The plaintiff's second contention, that the Supreme Court should have granted its oral request, pursuant to CPLR 306-b, for an extension of time to serve Perla, is also not properly before this Court. The order appealed from made no determination on the plaintiff's oral request, and, in any event, no appeal lies as of right from an order that does not decide a motion made on notice (see id. § 5701[a][2]). Moreover, to obtain an extension of time to serve a defendant in accordance with CPLR 306-b, the plaintiff is required to serve a notice of motion (see Lee v Colley Group McMontebello, LLC, 90 AD3d 1000, 1000-1001; DeLorenzo v Gabbino Pizza Corp., 83 AD3d 992, 993; Rinaldi v Rochford, 77 AD3d 720, 720; New York State Div. of Human Rights v Oceanside Cove II Apt. Corp., 39 AD3d 608, 609).

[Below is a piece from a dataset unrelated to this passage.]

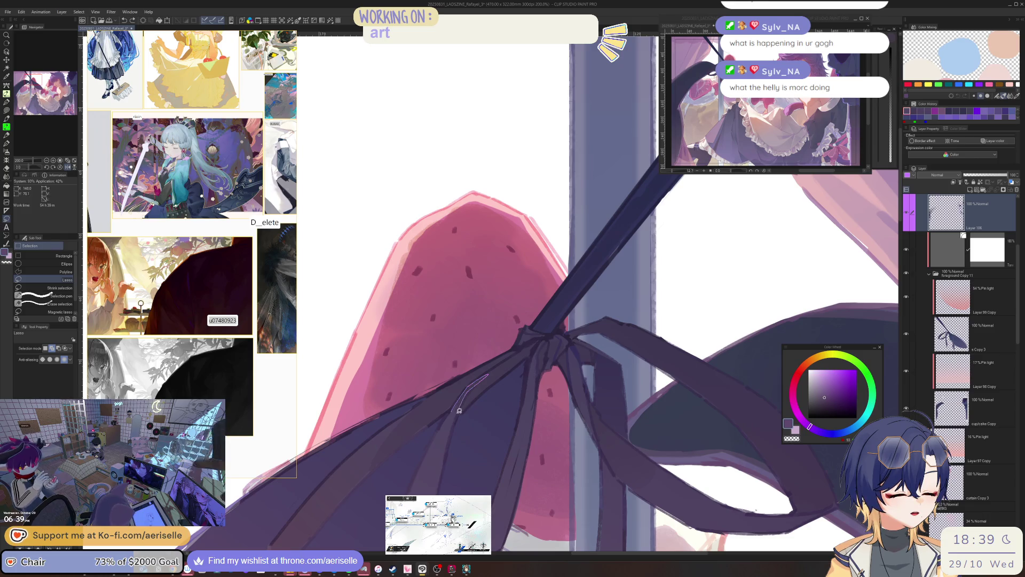
mouse_move(459, 410)
mouse_down()
mouse_move(435, 489)
mouse_move(431, 447)
mouse_up()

In sum, since none of the plaintiff's arguments are properly before this Court, I vote to affirm the order.

ENTER:

Maria T. Fasulo

Clerk of the Court

Footnotes

Footnote 1:In Green Tree Servicing, LLC v Frantzeskakis (___ AD3d ___, 2021 NY Slip Op 06675), Turner v Sideris (187 AD3d 963), and HSBC Bank USA, N.A. v Sprei (180 AD3d 763), the plaintiffs appealed from orders which, after hearings to determine the validity of service of process, granted the defendants' motions to dismiss the complaints insofar as asserted against them for lack of personal jurisdiction. In all of those cases, the first issue we addressed was whether a hearing was necessary to determine whether service was validly effected (see Green Tree Servicing, LLC v Frantzeskakis, ___ AD3d ___, 2021 NY Slip Op 06675; Turner v Sideris, 187 AD3d at 963; HSBC Bank USA, N.A. v Sprei, 180 AD3d at 764). In Green Tree Servicing, LLC v Frantzeskakis (___ AD3d ___, 2021 NY Slip Op 06675), we recently held that a hearing to determine the validity of service of process was not warranted under the circumstances of that case and the Supreme Court should have denied the defendant's motion to dismiss the complaint insofar as asserted against him for lack of personal jurisdiction without a hearing. Although Mileski v MSC Indus. Direct Co., Inc. (159 AD3d 690) involved an appeal pursuant to CPLR 5501(a) from a final judgment, in that case we held that the Supreme Court should have denied that branch of the third-party defendant's motion which was to dismiss the third-party complaint based upon improper service without conducting a hearing, and accordingly, we reversed the final judgment and denied the subject branch of the third-party defendant's motion (see Turner v Sideris, 187 AD3d at 693). As the plaintiff herein would be able to raise the issue that the evidence submitted by Perla was insufficient to warrant a hearing on an appeal from the final judgment (see CPLR 5501[a][1]; Mileski v MSC Indus. Direct Co., Inc., 159 AD3d at 691), it would be inefficient to hold that we are unable to review this issue on the instant appeal.

Footnote 1:Contrary to the plurality's analysis, Gore and Lichtenstein are consistent with each other. In Lichtenstein, the First Department expressly noted that "[the issue] concerning the traverse hearing is moot, since the traverse hearing has already been held" (B.N. Realty Assoc. v Lichtenstein, 21 AD3d at 797), which is precisely the holding in Gore. Both cases stand for the general proposition that once the ultimate jurisdictional issue has been determined, whether through a defendant's waiver (as in Lichtenstein) or a determination after a traverse hearing (as in Gore), the issue of whether a court should have directed a traverse hearing to aid in its determination is rendered academic.